*Exercise*:
Rewrite the listing from the line with "left knee: (559, 400, -16)" to the line with "right knee: (407, 496, 15)", changing "wrist" to "hand" and keeping everything else the same. Leave the pictures out of your answer.

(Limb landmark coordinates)

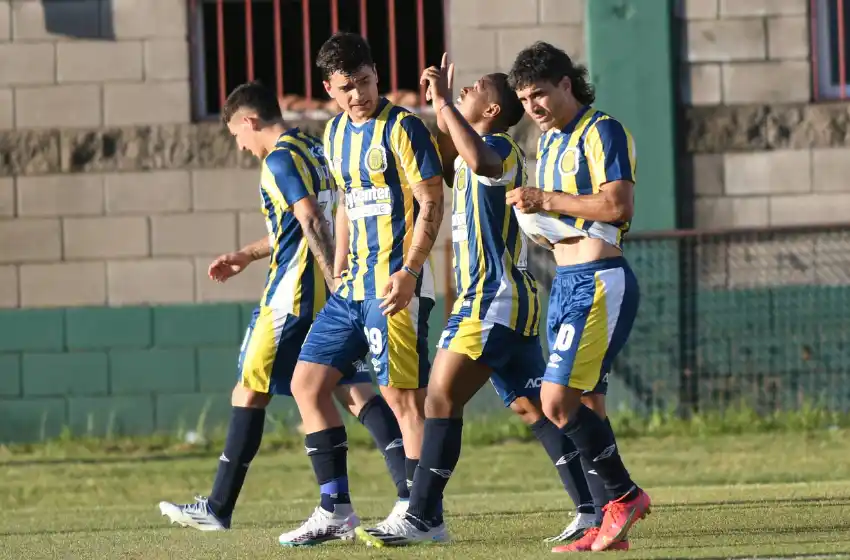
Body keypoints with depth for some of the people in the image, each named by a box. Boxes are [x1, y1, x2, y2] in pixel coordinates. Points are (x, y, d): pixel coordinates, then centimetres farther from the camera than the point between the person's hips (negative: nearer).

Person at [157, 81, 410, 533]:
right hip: (331, 293, 9)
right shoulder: (313, 150, 18)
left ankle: (218, 508, 6)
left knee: (249, 390, 1)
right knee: (353, 389, 3)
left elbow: (311, 223, -21)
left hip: (295, 293, -9)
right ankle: (411, 489, -12)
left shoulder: (279, 160, -11)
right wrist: (246, 256, 34)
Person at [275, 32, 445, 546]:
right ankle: (336, 509, 10)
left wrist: (409, 271, -21)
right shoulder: (336, 134, 14)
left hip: (396, 285, -9)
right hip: (353, 286, 9)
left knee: (404, 396, -9)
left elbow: (431, 203, -12)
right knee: (307, 383, 7)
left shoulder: (402, 127, -10)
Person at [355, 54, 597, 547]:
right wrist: (439, 107, 28)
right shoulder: (476, 154, 18)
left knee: (442, 398, -11)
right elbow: (451, 162, 40)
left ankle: (421, 518, -13)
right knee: (533, 406, 8)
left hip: (494, 299, -10)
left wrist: (444, 101, -29)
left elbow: (479, 159, -37)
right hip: (502, 299, 10)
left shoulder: (500, 147, -12)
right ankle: (593, 508, 6)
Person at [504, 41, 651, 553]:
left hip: (600, 281, -10)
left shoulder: (602, 131, -10)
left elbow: (618, 205, -21)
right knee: (585, 404, 6)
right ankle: (613, 526, 7)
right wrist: (539, 222, 6)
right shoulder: (549, 141, 19)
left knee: (559, 400, -16)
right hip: (566, 280, 10)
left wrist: (547, 200, -16)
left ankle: (625, 495, -5)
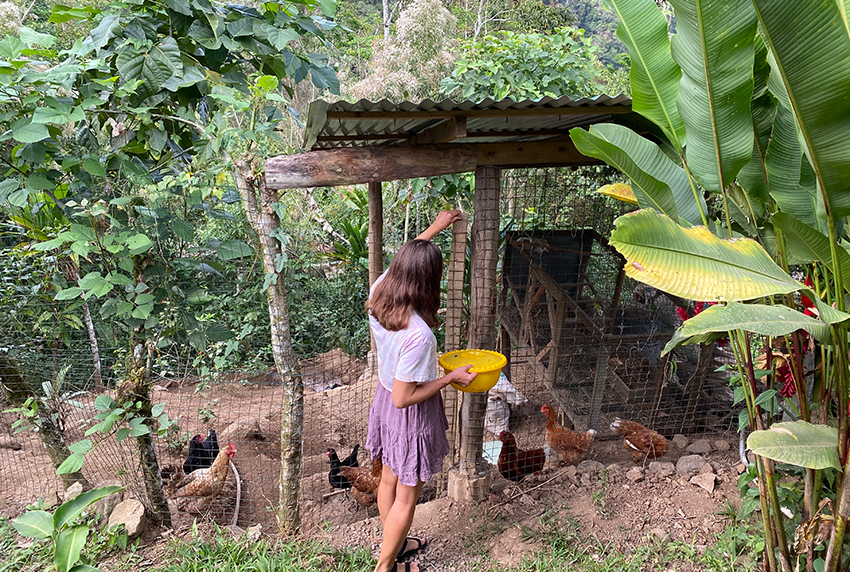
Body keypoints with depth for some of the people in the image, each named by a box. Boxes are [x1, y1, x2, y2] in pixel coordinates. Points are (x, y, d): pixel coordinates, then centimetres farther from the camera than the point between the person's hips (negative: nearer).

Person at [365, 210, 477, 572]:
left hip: (383, 397, 8)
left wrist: (434, 228, 16)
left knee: (389, 480, 27)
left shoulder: (377, 295, -15)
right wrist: (451, 378, -18)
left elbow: (402, 262, 7)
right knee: (407, 496, 15)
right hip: (411, 416, -8)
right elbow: (404, 398, -29)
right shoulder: (418, 335, -36)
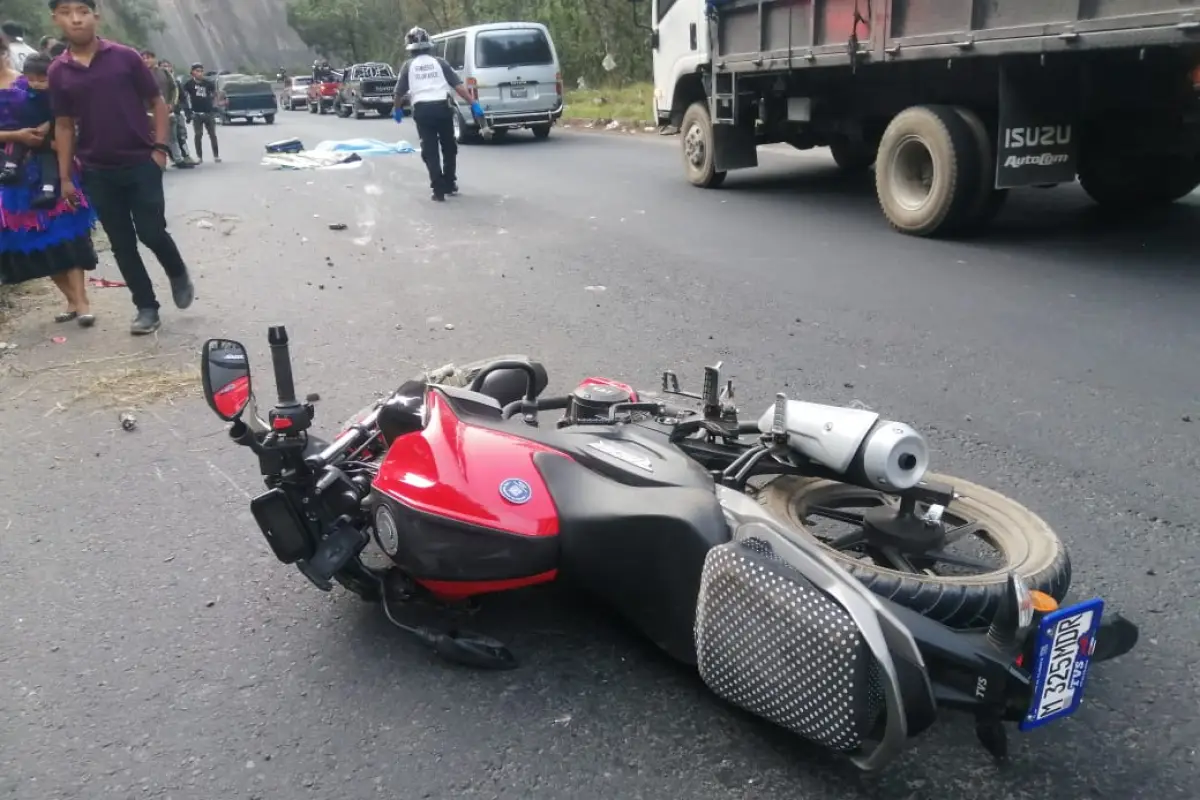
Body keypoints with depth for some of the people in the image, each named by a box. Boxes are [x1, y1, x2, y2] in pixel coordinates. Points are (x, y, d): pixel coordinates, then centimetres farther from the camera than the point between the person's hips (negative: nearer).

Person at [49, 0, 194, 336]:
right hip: (97, 172, 3)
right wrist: (65, 177, 5)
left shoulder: (125, 57, -3)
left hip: (141, 163, -3)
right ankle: (146, 308, 16)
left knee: (151, 232, -5)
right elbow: (64, 126, 8)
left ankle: (179, 274, 26)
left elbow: (157, 102, 2)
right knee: (121, 244, 5)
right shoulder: (58, 72, 4)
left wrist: (160, 147, -7)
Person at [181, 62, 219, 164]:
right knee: (198, 135, 1)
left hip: (209, 112, 1)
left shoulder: (208, 83, 0)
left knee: (212, 134, 5)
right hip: (196, 113, -1)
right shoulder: (189, 83, -6)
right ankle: (199, 157, 7)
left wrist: (214, 105, 8)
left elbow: (214, 94, 15)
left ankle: (216, 155, 13)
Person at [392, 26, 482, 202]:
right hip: (442, 107, 1)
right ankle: (450, 184, 25)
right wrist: (473, 103, 2)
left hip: (422, 110, -1)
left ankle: (439, 189, -4)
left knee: (430, 150, 3)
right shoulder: (439, 62, 9)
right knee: (449, 147, 18)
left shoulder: (408, 66, 7)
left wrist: (397, 109, 27)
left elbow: (400, 92, 9)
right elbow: (458, 85, 1)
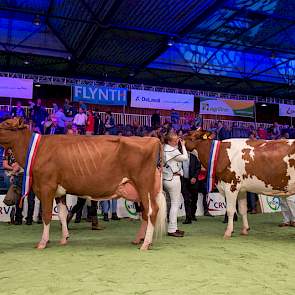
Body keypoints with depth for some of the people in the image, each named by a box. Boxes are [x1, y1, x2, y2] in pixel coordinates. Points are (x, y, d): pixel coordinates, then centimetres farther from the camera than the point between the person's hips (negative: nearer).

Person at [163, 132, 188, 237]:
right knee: (175, 203, -3)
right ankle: (172, 230, 1)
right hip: (173, 178, -10)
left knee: (174, 203, 15)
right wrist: (183, 145, -4)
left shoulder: (164, 148, 11)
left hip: (166, 178, 10)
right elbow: (185, 157, -14)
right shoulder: (172, 150, -17)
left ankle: (173, 227, 21)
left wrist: (179, 145, 9)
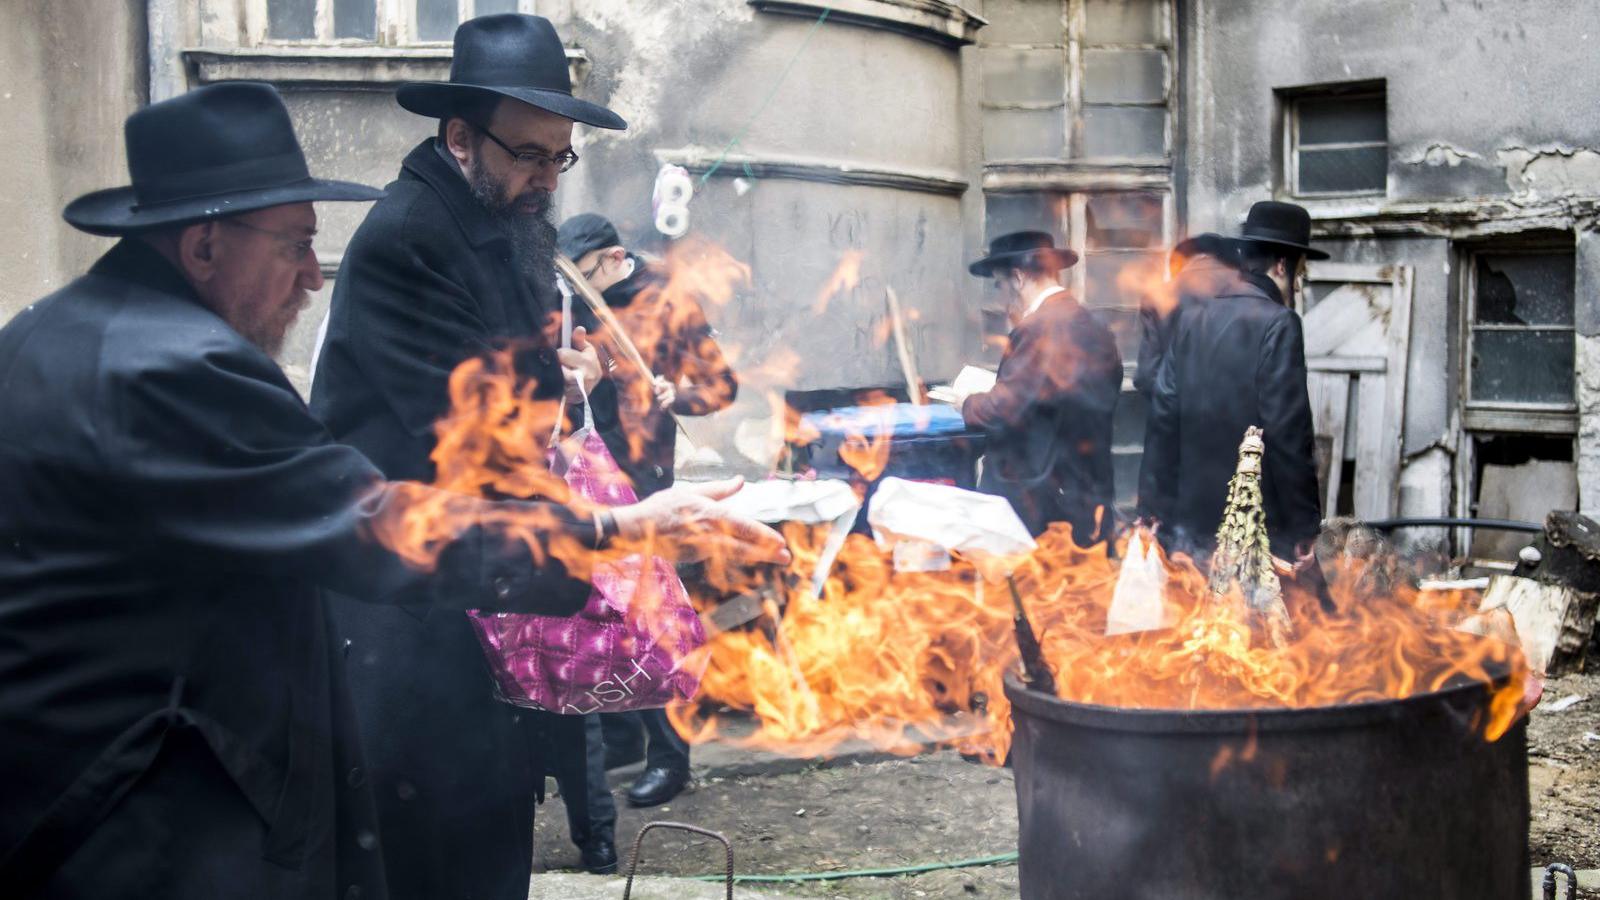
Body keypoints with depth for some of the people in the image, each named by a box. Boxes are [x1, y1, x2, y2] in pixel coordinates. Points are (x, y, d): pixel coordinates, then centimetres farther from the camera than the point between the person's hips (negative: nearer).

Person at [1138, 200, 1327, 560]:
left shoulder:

*Output below*:
left knee: (559, 400, -16)
right hip: (566, 280, 10)
left hand: (547, 200, -16)
left ankle: (625, 495, -5)
Body keypoints with depth for some of the people in the image, each named by a box. Boxes are [x1, y1, x2, y2] in pixel coordinates. Points are (x, y, d): pixel coordinates, then centimetres farther from the camera than the point between the person's hips (negative: nearer).

Person at [365, 210, 477, 572]:
left hip: (383, 397, 8)
left hand: (434, 228, 16)
left knee: (389, 480, 27)
left shoulder: (377, 295, -15)
right hand: (451, 378, -18)
left elbow: (402, 262, 7)
right knee: (407, 496, 15)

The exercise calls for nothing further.